CRASH DIET: Herbalife fell $5.25, or 8.1 percent, to $60.14 after the nutrition and supplement maker disclosed that it is facing an inquiry from the Federal Trade Commission. The company made the announcement a day after hedge fund manager William Ackman renewed his attacks on the company. Ackman repeatedly has bet against the company and says he believes it operates as a pyramid scheme.
TECH HEAVYWEIGHTS: Google, Microsoft and Facebook, which together make up about 12 percent of the Nasdaq composite, helped lift the tech-heavy index into the green. Google rose $3.33, or 0.3 percent, to $1,203; Microsoft added 23 cents, or 0.6 percent, to $38.24 and, Facebook climbed 50 cents, or 0.7 percent, to $70.59.
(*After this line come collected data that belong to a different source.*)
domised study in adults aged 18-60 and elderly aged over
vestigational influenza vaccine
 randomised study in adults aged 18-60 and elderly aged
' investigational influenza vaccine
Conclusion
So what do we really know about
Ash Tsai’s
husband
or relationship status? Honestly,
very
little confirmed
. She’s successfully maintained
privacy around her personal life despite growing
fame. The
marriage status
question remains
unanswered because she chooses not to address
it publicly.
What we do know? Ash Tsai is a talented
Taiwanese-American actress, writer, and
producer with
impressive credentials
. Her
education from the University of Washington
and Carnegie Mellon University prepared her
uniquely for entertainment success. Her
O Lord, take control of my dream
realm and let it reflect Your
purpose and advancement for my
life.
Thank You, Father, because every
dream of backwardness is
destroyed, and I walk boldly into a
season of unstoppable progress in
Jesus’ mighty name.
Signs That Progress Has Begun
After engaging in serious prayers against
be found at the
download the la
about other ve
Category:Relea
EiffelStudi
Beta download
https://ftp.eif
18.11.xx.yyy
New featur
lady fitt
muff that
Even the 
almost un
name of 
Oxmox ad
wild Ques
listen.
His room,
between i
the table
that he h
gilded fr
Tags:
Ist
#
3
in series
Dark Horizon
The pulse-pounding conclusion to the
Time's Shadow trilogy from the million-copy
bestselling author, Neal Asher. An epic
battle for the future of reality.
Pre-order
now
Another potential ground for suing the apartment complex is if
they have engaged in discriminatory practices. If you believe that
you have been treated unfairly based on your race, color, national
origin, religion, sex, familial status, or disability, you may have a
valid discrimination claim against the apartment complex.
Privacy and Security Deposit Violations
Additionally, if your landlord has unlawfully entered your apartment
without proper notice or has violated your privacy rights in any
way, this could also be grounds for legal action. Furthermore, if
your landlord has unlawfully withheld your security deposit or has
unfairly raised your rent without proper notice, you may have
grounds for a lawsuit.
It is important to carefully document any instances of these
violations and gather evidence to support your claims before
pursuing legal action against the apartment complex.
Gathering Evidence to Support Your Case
DIGGING DEEP: Investors took a shine to mining companies on Wednesday. Cliffs Natural Resources gained 43 cents, or 2.4 percent, to $18.41. Newmont Mining added 73 cents, or 2.9 percent, to $25.07.
PRETTY SLICK: The price of oil dipped Wednesday as the possibility of a deeper economic slowdown in China led traders to expect global demand for energy to soften. That didn’t stop some oil refiners from rising. Marathon Petroleum climbed $3.10, or 3.4 percent, to $94.39. Valero Energy added $1.54, or 2.9 percent to $55.22.
STAKE OUT: Warren Buffett’s Berkshire Hathaway has agreed to acquire a Miami-based TV station from Graham Holdings in exchange for sharply reducing its stake in the company that once owned The Washington Post. Shares in Graham Holdings rose $16.24, or 2.3 percent, to $725.40.
DRUG CONCERNS: Geron plunged $2.72, or 61.7 percent, to $1.69. Concerns about potential liver damage prompted U.S. federal regulators to order research suspended on its blood disorder drug.
BOND WATCH: The yield on the 10-year Treasury note fell to 2.72 percent from 2.77 percent. The yield, which affects rates on mortgages and other consumer loans, has been mostly rising this month from a low of 2.60 percent on March 3.